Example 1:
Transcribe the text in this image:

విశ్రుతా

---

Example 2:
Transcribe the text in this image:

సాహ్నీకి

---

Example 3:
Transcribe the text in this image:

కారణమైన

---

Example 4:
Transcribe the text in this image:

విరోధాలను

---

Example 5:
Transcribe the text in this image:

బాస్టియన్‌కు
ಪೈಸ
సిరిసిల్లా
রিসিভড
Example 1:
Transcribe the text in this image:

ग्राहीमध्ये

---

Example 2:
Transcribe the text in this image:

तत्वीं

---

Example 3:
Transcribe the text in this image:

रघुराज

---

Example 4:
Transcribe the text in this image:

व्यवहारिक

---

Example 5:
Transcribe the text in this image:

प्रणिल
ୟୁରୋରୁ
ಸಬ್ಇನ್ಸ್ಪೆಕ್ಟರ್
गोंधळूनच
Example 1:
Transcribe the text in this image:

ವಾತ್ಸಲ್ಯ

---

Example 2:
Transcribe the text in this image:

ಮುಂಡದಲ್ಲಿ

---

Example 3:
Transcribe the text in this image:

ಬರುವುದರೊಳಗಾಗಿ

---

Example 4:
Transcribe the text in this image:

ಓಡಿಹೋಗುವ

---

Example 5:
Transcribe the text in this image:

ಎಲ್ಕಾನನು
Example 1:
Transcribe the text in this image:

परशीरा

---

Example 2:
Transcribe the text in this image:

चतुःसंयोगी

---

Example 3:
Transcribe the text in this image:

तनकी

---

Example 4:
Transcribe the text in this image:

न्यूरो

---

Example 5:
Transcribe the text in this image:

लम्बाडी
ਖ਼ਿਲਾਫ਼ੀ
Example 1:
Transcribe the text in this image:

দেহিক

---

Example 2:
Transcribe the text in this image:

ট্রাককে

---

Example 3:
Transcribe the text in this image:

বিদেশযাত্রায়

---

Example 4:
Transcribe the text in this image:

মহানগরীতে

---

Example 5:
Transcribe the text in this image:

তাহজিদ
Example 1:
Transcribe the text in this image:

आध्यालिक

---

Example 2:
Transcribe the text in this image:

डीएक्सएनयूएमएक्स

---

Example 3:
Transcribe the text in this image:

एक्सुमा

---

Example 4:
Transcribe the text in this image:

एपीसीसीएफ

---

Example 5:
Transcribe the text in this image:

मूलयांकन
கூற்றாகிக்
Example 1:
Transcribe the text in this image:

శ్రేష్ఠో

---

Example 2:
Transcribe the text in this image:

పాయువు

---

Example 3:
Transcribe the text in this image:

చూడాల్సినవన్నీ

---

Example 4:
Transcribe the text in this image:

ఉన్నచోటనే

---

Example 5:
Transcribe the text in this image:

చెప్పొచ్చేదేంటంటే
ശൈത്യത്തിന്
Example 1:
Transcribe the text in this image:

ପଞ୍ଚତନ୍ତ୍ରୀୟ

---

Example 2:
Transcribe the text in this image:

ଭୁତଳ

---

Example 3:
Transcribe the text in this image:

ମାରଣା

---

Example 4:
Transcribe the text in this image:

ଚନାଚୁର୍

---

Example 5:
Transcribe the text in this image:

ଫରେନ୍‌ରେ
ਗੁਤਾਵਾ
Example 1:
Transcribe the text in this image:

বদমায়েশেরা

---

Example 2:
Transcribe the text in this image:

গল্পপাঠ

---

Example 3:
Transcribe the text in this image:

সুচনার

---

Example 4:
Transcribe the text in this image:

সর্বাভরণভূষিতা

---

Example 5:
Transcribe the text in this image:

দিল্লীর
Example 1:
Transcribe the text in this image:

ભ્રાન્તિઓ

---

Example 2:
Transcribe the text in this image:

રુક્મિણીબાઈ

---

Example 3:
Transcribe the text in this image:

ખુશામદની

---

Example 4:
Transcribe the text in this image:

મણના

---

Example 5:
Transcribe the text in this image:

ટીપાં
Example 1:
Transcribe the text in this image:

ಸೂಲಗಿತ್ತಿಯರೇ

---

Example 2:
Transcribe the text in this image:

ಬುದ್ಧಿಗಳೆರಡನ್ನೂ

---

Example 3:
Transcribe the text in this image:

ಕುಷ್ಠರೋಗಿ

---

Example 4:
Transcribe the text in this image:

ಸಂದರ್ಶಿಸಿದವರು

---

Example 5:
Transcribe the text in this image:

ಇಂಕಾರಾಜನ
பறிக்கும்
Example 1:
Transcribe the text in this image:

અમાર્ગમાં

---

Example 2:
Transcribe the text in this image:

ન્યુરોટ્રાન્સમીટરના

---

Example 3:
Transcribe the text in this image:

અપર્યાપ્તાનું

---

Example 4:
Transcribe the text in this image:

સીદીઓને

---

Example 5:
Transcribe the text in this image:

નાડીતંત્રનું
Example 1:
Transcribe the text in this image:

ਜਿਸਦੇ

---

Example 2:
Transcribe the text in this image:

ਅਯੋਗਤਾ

What is expected:
Lay out the records as a numbered list, running from the start of the records through the line that contains "ग्राहीमध्ये", with both ends included and blank lines omitted.

Result of this task:
1. Example 1:
2. Transcribe the text in this image:
3. విశ్రుతా
4. ---
5. Example 2:
6. Transcribe the text in this image:
7. సాహ్నీకి
8. ---
9. Example 3:
10. Transcribe the text in this image:
11. కారణమైన
12. ---
13. Example 4:
14. Transcribe the text in this image:
15. విరోధాలను
16. ---
17. Example 5:
18. Transcribe the text in this image:
19. బాస్టియన్‌కు
20. ಪೈಸ
21. సిరిసిల్లా
22. রিসিভড
23. Example 1:
24. Transcribe the text in this image:
25. ग्राहीमध्ये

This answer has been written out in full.